**DOCUMENT SEGMENT**

=====

Questions and Answers
  • 1. 
    Which of the following is NOT classified as an acute coronary syndrome (ACS)?
    • A. 

      Unstable angina

    • B. 

      Atherosclerosis

    • C. 

      Non-ST-segment elevation myocardial infarction

    • D. 

      ST-segment elevation myocardial infarction

  • 2. 
    An acute coronary syndrome with total occlusion is most consistent with which of the following?
    • A. 

      Plaque Rupture

    • B. 

      Unstable Angina

    • C. 

      Non-ST segment elevation myocardial infarction

    • D. 

      ST segment elevation myocardial infarction

  • 3. 
    Which of the following is NOT a correct recommendation for patients prior to hospital arrival?
    • A. 

      Patients should use transdermal nitroglycerin (if available), then wait to see if symptoms subside within 5 minutes

    • B. 

      Patients should use sublingual nitroglycerin (if available), then wait to see if symptoms subside within 5 minutes

    • C. 

      Patients should chew a non-enteric coated ASA

    • D.

=====

**GIVEN DATA**
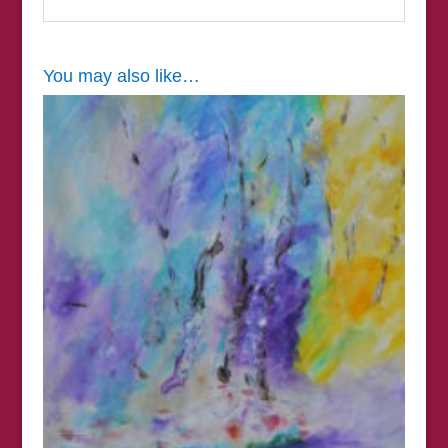
You may also like…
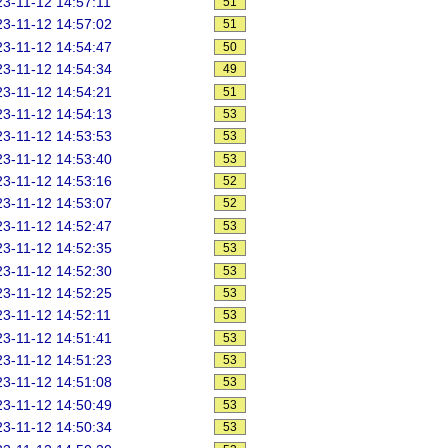
3-11-12 14:57:11
51
3-11-12 14:57:02
51
3-11-12 14:54:47
50
3-11-12 14:54:34
49
3-11-12 14:54:21
51
3-11-12 14:54:13
53
3-11-12 14:53:53
53
3-11-12 14:53:40
53
3-11-12 14:53:16
52
3-11-12 14:53:07
52
3-11-12 14:52:47
53
3-11-12 14:52:35
53
3-11-12 14:52:30
53
3-11-12 14:52:25
53
3-11-12 14:52:11
53
3-11-12 14:51:41
53
3-11-12 14:51:23
53
3-11-12 14:51:08
53
3-11-12 14:50:49
53
3-11-12 14:50:34
53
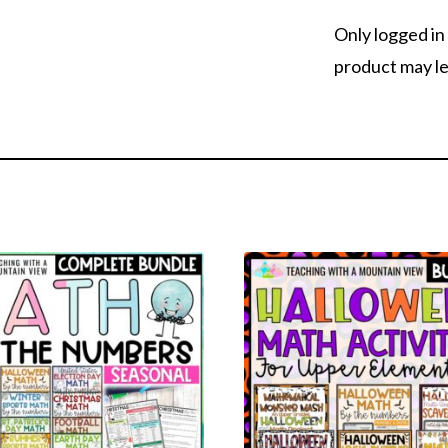
Only logged i
product may le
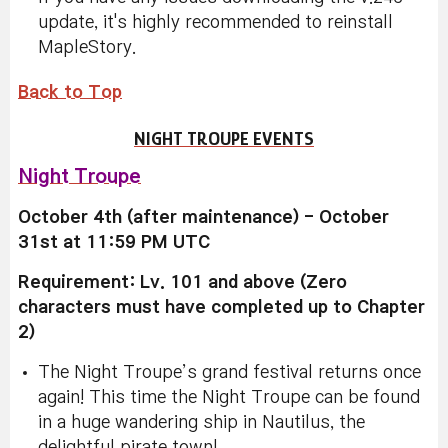
update, it's highly recommended to reinstall
MapleStory.
Back to Top
NIGHT TROUPE EVENTS
Night Troupe
October 4th (after maintenance) - October
31st at 11:59 PM UTC
Requirement: Lv. 101 and above (Zero
characters must have completed up to Chapter
2)
The Night Troupe’s grand festival returns once
again! This time the Night Troupe can be found
in a huge wandering ship in Nautilus, the
delightful pirate town!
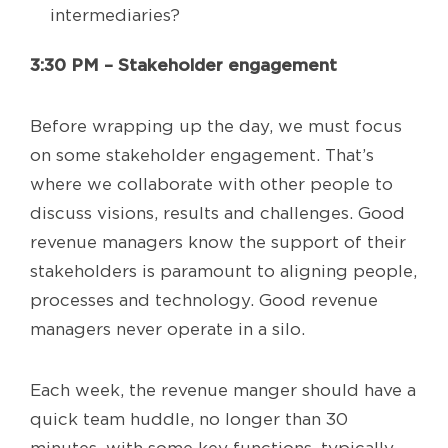
intermediaries?
3:30 PM – Stakeholder engagement
Before wrapping up the day, we must focus
on some stakeholder engagement. That’s
where we collaborate with other people to
discuss visions, results and challenges. Good
revenue managers know the support of their
stakeholders is paramount to aligning people,
processes and technology. Good revenue
managers never operate in a silo.
Each week, the revenue manger should have a
quick team huddle, no longer than 30
minutes, with some key functions, typically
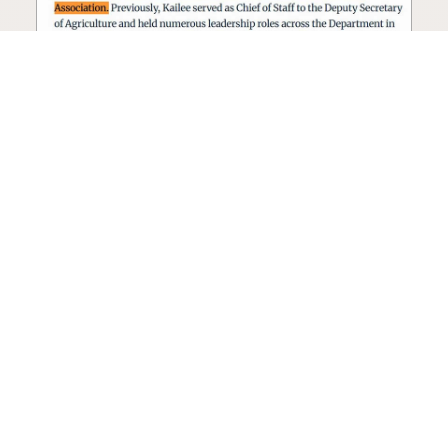
Seed oil lobbyist to staff The
USDA
The incoming administration’s USDA will be
staffed by a lobbyist of the seed oil and snack
food industry.
Blog
·
Jan 22, 2025
·
2 min read
View all posts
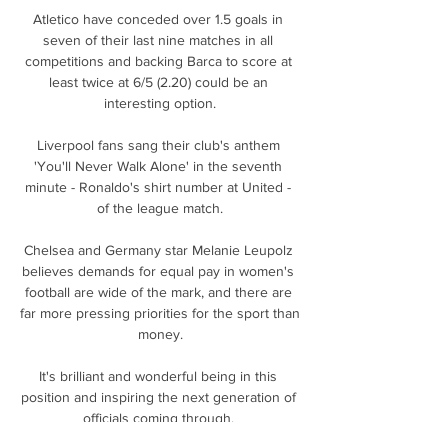
Atletico have conceded over 1.5 goals in 
seven of their last nine matches in all 
competitions and backing Barca to score at 
least twice at 6/5 (2.20) could be an 
interesting option.

Liverpool fans sang their club's anthem 
'You'll Never Walk Alone' in the seventh 
minute - Ronaldo's shirt number at United - 
of the league match.

Chelsea and Germany star Melanie Leupolz 
believes demands for equal pay in women's 
football are wide of the mark, and there are 
far more pressing priorities for the sport than 
money.

It's brilliant and wonderful being in this 
position and inspiring the next generation of 
officials coming through. 
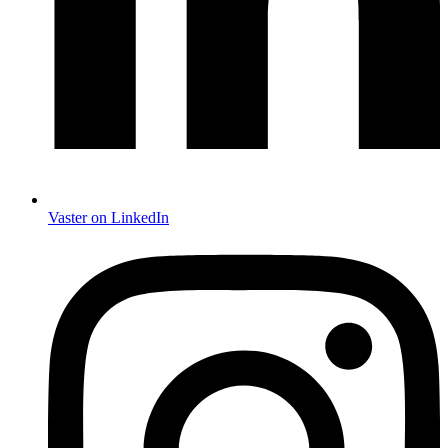
Vaster on LinkedIn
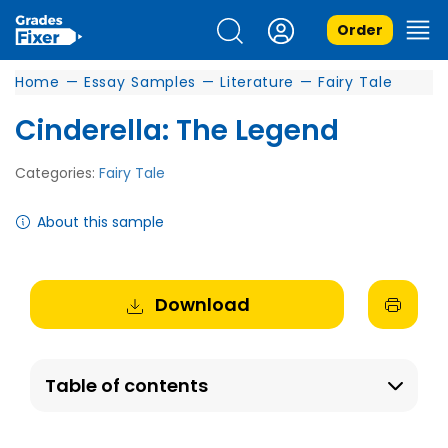
Order
Home
—
Essay Samples
—
Literature
—
Fairy Tale
Cinderella: The Legend
Categories:
Fairy Tale
About this sample
Download
Table of contents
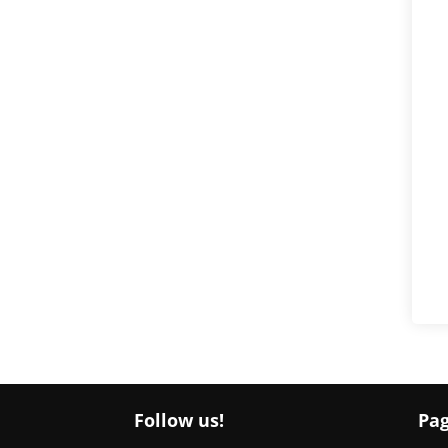
Follow us!
Pa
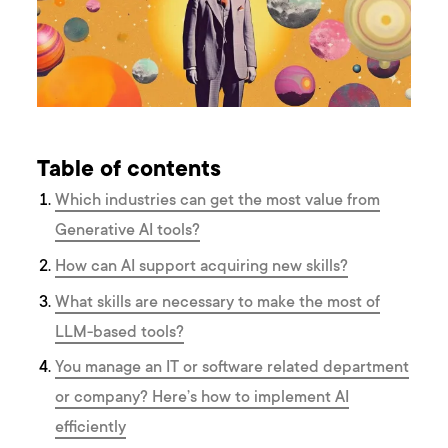
Table of contents
Which industries can get the most value from
Generative AI tools?
How can AI support acquiring new skills?
What skills are necessary to make the most of
LLM-based tools?
You manage an IT or software related department
or company? Here’s how to implement AI
efficiently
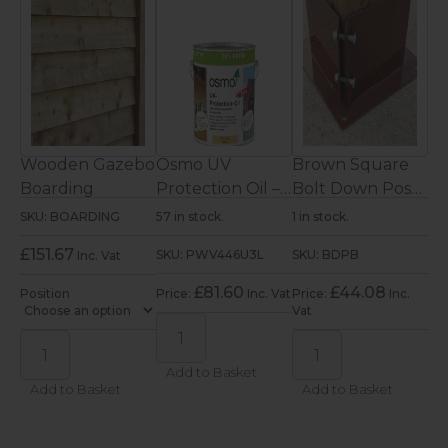
s &
Wooden Gazebo
Osmo UV
Brown Square
Ga
Boarding
Protection Oil –
Bolt Down Post
Do
Clear Satin
Support
Su
SKU: BOARDING
57 in stock.
1 in stock.
In 
ter
Exterior Wood
(150mm)
(1
£
151.67
SKU: PWV446U3L
SKU: BDPB
SK
Inc. Vat
Oil 2.5L
£
81.60
£
44.08
Position
Price:
Inc. Vat
Price:
Inc.
Pri
c.
Vat
Vat
Add to Basket
Add to Basket
Add to Basket
A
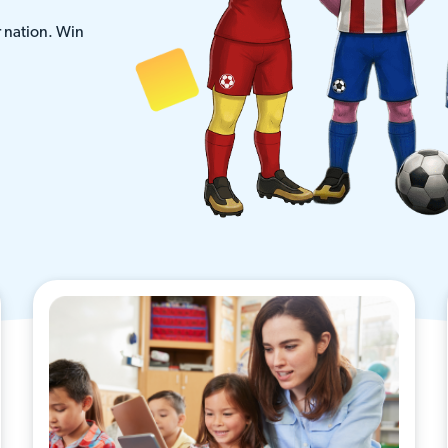
r nation. Win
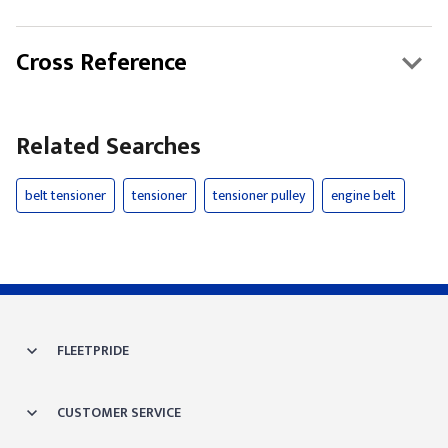
Cross Reference
Related Searches
belt tensioner
tensioner
tensioner pulley
engine belt
FLEETPRIDE
CUSTOMER SERVICE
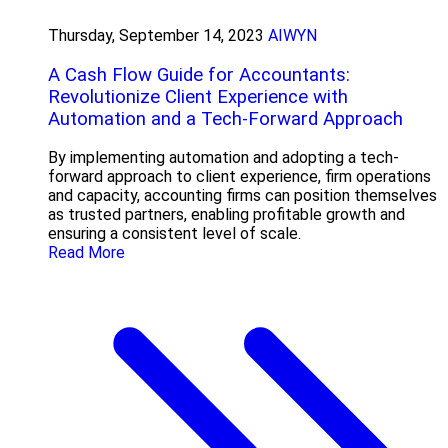
Thursday, September 14, 2023
AIWYN
A Cash Flow Guide for Accountants:
Revolutionize Client Experience with
Automation and a Tech-Forward Approach
By implementing automation and adopting a tech-
forward approach to client experience, firm operations
and capacity, accounting firms can position themselves
as trusted partners, enabling profitable growth and
ensuring a consistent level of scale.
Read More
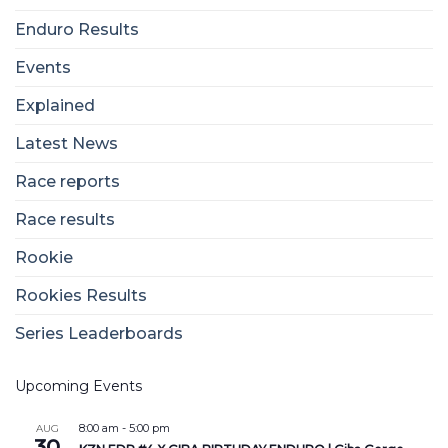
Enduro Results
Events
Explained
Latest News
Race reports
Race results
Rookie
Rookies Results
Series Leaderboards
Upcoming Events
8:00 am
-
5:00 pm
AUG
30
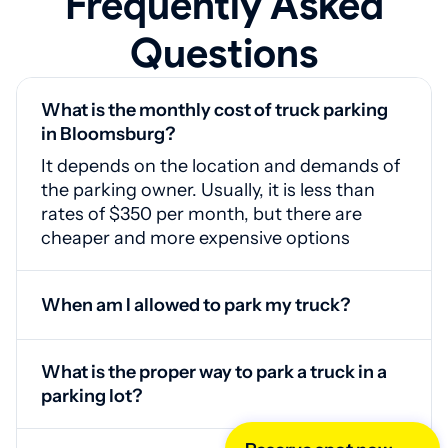
Frequently Asked
Questions
What is the monthly cost of truck parking
in Bloomsburg?
It depends on the location and demands of
the parking owner. Usually, it is less than
rates of $350 per month, but there are
cheaper and more expensive options
When am I allowed to park my truck?
24/7, since parking areas do not have time
restrictions for client registration and there
What is the proper way to park a truck in a
are no exceptions to the access control
parking lot?
system
Follow the maps. If necessary, you can use
the help of a professional driver at the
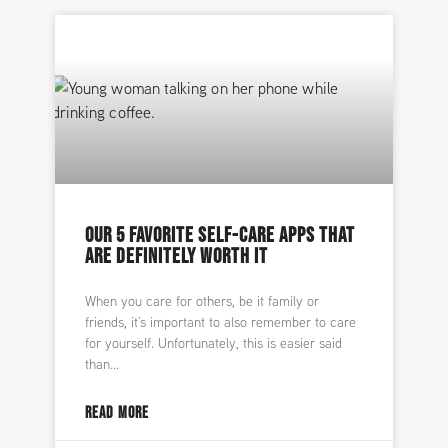
OUR 5 FAVORITE SELF-CARE APPS THAT
ARE DEFINITELY WORTH IT
When you care for others, be it family or
friends, it’s important to also remember to care
for yourself. Unfortunately, this is easier said
than
READ MORE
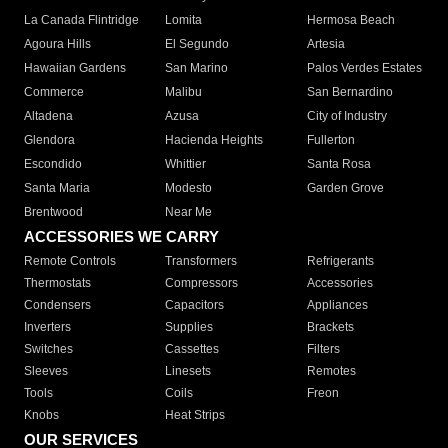
La Canada Flintridge
Lomita
Hermosa Beach
Agoura Hills
El Segundo
Artesia
Hawaiian Gardens
San Marino
Palos Verdes Estates
Commerce
Malibu
San Bernardino
Altadena
Azusa
City of Industry
Glendora
Hacienda Heights
Fullerton
Escondido
Whittier
Santa Rosa
Santa Maria
Modesto
Garden Grove
Brentwood
Near Me
ACCESSORIES WE CARRY
Remote Controls
Transformers
Refrigerants
Thermostats
Compressors
Accessories
Condensers
Capacitors
Appliances
Inverters
Supplies
Brackets
Switches
Cassettes
Filters
Sleeves
Linesets
Remotes
Tools
Coils
Freon
Knobs
Heat Strips
OUR SERVICES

=====

**WHAT TO PRODUCE**
In the acute coronary syndrome quiz, what kind of ASA does option C of question 3 say patients should chew? Answer using only the quiz text above.

**WRITTEN REPLY**
A non-enteric coated ASA.